Ho recentemente acquistato il mio primo paio di AirPods. Pensavo di sentirmi uno stupido con quegli aggeggi dal design bizzarro e probabilmente disegnati tramite un’accetta, e invece sto iniziando ad usarli sempre di più:

  • Telefonando. Io cammino costantemente durante le telefonate. Ovunque sia, per parlare al telefono, io cammino. Le AirPods sono un aiuto non da poco, posso alzarmi dalla sedia e passeggiare dimenticandomi il telefono sulla scrivania
  • iPad Pro. Con il nuovo iPad che ha solo un’uscita USB-C o compri una cuffia apposta, o ti affidi a quelle bluetooth. Anche qui cascano a fagiolo. Metti che in una serata ci dividiamo gli schermi, io mi infilo le AirPods e mi guardo la qualsiasi da iPad

Ma arriviamo a uno spunto ulteriore al quale non avevo pensato. In effetti faccio uno sporadico utilizzo dei comandi vocali e di Siri in genere, forse solo abitudine, ma ancora non riesco bene ad automatizzare i processi. Leggevo questa column sul NY Times. Invece di scrivere fisicamente gli articoli, questo giornalista sfrutta soltanto la voce e due app dedicate in grado di registrare e sbobinare:

Here’s what I do: Instead of writing, I speak. When a notable thought strikes me — I could be pacing around my home office, washing dishes, driving or, most often recently, taking long, aimless strolls on desolate suburban Silicon Valley sidewalks — I open, a cloud-connected voice-recording app on my phone.
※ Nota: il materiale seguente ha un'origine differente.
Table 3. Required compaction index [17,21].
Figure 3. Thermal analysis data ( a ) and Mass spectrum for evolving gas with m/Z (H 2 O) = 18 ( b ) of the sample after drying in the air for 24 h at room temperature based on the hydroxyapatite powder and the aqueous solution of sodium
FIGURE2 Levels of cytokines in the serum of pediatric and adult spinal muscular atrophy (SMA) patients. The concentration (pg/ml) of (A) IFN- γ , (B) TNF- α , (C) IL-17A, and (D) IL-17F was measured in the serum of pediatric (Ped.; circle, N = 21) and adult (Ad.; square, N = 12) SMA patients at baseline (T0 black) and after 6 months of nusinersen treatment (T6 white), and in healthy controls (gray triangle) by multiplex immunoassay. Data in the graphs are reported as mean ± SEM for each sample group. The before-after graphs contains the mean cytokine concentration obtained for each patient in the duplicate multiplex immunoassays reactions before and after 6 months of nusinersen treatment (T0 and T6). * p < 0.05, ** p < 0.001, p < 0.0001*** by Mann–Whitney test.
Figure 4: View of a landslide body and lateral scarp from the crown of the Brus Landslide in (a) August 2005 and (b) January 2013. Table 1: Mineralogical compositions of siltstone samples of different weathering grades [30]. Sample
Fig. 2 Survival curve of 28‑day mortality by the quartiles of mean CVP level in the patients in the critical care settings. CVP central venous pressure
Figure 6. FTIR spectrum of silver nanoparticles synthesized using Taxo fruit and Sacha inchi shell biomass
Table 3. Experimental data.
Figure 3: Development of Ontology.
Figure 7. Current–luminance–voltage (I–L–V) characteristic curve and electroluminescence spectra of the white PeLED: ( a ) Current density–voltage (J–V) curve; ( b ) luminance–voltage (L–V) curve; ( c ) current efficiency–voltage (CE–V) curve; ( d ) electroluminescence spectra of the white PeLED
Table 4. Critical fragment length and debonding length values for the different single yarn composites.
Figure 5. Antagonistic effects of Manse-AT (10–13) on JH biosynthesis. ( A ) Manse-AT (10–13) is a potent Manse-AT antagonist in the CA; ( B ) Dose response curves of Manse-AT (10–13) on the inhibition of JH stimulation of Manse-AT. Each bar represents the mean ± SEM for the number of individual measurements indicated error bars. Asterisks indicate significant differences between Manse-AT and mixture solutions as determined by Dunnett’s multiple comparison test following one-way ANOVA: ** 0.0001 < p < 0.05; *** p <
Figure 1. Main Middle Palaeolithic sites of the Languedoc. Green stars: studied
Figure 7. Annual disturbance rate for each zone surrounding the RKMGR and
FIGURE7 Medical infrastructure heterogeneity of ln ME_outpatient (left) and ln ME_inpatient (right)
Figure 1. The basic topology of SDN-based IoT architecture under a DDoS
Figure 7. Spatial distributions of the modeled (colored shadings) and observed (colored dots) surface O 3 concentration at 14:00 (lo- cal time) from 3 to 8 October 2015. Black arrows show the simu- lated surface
Because I’m pretty much always wearing wireless headphones with a mic — yes, I’m one of those AirPod people — the app records my voice in high fidelity as I walk, while my phone is snug in my pocket or otherwise out of sight.

And so, on foot, wandering about town, I write. I began making voice memos to remember column ideas and short turns of phrases. But as I became comfortable with the practice, I started to compose full sentences, paragraphs and even whole outlines of my columns just by speaking.

Then comes the magical part. Every few days, I load the recordings into, an app that bills itself as a “word processor for audio.” Some of my voice memos are more than an hour long, but Descript quickly (and cheaply) transcribes the text, truncates the silences and renders my speech editable and searchable. Through software, my meandering memos are turned into a skeleton of writing.

The text Descript spits out is not by any means ready for publication, but it functions like a pencil sketch: a rough first draft that I then hammer into life the old-fashioned way, on a screen, with a keyboard, lots of tears and not a little blood.

Non credo arriverò a questo grado di complessità, anche perché non faccio il giornalista di professione, ma spesso mi capita che le idee migliori per i miei post mi vengano in auto mentre sto guidando, o prima di addormentarmi dove mi sta calando la palpebra e non ho più le forze di scrivere.Forse iniziare ad usare la voce mi aiuterebbe a non dimenticarmi dell’80% dei contenuti che invece avrei scritto qui.E voi come sfruttate la voice recognition?